━━━━━ Items ━━━━━

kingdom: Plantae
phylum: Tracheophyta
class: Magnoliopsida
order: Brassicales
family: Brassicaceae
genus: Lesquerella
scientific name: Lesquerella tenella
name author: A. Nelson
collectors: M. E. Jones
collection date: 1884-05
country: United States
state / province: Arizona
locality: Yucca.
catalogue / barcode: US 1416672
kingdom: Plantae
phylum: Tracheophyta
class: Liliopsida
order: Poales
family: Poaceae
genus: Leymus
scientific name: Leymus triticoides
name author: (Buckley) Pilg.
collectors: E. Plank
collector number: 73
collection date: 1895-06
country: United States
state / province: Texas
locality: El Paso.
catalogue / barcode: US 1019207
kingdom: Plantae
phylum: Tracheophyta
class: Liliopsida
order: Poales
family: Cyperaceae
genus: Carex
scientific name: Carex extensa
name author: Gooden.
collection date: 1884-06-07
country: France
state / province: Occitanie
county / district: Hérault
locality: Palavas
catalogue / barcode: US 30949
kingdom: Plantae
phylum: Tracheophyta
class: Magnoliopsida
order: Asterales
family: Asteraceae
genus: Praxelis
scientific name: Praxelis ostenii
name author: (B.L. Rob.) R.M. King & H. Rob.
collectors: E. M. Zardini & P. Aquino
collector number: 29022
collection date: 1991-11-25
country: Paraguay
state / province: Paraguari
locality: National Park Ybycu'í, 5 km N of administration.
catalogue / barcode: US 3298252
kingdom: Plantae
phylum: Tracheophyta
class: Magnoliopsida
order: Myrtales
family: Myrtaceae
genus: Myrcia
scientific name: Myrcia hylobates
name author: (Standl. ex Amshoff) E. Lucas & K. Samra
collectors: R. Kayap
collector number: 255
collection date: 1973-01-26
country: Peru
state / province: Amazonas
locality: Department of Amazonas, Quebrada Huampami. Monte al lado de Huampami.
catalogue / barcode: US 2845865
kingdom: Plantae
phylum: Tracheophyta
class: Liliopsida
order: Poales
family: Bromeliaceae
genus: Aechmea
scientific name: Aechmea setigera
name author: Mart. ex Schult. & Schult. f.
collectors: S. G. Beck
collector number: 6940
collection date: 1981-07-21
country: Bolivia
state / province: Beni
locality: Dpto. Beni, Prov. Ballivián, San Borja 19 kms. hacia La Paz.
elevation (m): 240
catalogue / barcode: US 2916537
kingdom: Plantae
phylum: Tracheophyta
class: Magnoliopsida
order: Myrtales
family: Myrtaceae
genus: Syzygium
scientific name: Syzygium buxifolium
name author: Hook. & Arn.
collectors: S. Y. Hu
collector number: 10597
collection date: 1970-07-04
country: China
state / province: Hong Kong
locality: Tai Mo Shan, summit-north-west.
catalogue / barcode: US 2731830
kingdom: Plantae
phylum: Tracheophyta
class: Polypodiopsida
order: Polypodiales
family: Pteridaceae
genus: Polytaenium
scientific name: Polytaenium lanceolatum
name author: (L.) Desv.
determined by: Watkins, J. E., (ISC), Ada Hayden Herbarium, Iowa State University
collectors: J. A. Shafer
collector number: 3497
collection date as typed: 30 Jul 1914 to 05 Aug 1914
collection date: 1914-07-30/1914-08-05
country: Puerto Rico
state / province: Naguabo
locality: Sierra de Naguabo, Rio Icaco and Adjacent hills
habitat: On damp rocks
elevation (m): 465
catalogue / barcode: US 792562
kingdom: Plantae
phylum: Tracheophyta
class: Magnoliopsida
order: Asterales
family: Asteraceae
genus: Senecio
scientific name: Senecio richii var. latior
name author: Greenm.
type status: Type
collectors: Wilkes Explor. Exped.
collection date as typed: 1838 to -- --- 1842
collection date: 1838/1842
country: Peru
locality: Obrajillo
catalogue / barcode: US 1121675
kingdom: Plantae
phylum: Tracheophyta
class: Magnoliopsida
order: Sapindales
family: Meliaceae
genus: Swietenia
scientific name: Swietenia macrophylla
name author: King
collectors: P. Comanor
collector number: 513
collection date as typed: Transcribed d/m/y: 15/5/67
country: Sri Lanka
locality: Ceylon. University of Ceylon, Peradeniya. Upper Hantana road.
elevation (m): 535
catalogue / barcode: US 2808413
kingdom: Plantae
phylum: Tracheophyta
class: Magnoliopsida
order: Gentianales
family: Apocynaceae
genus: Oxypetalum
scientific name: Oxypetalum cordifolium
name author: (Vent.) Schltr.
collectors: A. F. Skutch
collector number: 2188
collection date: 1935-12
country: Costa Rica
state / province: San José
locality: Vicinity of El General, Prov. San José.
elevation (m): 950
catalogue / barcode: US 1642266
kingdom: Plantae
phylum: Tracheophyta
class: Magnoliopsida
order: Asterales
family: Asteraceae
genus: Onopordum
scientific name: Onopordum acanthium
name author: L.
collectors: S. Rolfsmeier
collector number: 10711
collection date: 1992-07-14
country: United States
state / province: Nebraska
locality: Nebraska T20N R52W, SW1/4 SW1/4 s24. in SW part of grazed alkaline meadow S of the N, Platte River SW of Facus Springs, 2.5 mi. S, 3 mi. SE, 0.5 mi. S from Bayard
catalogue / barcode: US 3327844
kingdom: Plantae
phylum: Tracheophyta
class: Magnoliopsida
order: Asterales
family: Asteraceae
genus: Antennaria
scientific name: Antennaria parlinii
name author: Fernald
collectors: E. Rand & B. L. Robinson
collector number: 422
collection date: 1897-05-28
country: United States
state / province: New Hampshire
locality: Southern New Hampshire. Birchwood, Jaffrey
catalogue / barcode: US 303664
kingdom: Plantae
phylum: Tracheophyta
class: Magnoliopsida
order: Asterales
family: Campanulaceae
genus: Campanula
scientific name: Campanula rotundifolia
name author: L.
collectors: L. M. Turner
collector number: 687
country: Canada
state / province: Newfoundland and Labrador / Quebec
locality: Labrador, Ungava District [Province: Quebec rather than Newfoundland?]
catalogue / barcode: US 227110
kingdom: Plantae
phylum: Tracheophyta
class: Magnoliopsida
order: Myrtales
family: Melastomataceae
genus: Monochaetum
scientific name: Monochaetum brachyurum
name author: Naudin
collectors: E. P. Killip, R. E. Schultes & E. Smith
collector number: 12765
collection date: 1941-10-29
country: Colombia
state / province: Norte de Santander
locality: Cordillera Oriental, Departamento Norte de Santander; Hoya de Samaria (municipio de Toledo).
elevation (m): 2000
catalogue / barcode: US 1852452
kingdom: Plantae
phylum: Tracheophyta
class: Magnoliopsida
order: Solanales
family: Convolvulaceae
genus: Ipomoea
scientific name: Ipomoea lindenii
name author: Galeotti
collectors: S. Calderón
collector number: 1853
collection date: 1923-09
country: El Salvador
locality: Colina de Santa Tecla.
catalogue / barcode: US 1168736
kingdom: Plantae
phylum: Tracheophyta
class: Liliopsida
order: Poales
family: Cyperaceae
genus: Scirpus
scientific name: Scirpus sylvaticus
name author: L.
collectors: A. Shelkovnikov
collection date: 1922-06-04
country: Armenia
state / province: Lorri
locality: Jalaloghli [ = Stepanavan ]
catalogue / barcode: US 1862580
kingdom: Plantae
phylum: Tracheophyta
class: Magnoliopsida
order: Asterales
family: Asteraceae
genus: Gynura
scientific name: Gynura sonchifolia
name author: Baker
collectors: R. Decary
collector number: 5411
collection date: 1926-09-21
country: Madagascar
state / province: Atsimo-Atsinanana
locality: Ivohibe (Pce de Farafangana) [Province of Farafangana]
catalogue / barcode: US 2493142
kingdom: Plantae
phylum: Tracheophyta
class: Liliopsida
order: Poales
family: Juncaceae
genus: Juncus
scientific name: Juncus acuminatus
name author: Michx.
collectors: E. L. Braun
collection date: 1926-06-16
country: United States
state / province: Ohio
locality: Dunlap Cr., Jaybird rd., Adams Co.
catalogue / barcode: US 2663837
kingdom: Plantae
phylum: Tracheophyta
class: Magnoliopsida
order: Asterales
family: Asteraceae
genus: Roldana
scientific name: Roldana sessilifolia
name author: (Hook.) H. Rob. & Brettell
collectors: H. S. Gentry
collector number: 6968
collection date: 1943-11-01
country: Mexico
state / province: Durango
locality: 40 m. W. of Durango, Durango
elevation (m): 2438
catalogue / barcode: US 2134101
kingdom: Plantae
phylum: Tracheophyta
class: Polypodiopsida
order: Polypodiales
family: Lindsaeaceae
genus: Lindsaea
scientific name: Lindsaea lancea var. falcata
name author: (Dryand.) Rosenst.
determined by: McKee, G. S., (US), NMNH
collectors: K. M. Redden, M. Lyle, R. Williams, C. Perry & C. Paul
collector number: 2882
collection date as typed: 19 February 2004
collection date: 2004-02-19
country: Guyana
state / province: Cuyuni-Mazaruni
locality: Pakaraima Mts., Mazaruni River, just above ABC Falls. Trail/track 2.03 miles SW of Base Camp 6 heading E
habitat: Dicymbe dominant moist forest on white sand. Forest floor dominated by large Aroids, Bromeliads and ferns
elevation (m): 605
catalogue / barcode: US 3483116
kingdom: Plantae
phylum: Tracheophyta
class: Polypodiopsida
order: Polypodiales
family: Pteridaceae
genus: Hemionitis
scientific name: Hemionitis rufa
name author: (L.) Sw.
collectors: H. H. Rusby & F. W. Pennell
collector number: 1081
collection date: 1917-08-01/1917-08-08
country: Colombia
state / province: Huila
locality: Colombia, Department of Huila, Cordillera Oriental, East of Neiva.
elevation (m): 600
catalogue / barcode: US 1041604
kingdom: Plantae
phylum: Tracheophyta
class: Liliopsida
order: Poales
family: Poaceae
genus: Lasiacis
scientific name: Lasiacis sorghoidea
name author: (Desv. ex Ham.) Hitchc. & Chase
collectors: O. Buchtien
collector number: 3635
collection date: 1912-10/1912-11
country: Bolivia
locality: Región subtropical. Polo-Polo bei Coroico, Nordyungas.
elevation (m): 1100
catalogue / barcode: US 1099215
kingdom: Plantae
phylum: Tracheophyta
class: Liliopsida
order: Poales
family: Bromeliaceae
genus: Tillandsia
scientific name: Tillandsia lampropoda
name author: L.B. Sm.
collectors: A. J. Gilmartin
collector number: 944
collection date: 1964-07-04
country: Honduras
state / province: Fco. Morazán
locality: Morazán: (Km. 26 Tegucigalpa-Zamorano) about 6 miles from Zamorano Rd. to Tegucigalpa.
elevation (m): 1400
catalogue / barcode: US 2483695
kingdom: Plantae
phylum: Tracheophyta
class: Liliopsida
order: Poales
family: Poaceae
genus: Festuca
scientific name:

━━━━━

Task prompt: Can you render the lines from the very first one through the line containing "locality: Yucca.", that line included, as a numbered list with blank lines left out?

Exercise solution:
1. kingdom: Plantae
2. phylum: Tracheophyta
3. class: Magnoliopsida
4. order: Brassicales
5. family: Brassicaceae
6. genus: Lesquerella
7. scientific name: Lesquerella tenella
8. name author: A. Nelson
9. collectors: M. E. Jones
10. collection date: 1884-05
11. country: United States
12. state / province: Arizona
13. locality: Yucca.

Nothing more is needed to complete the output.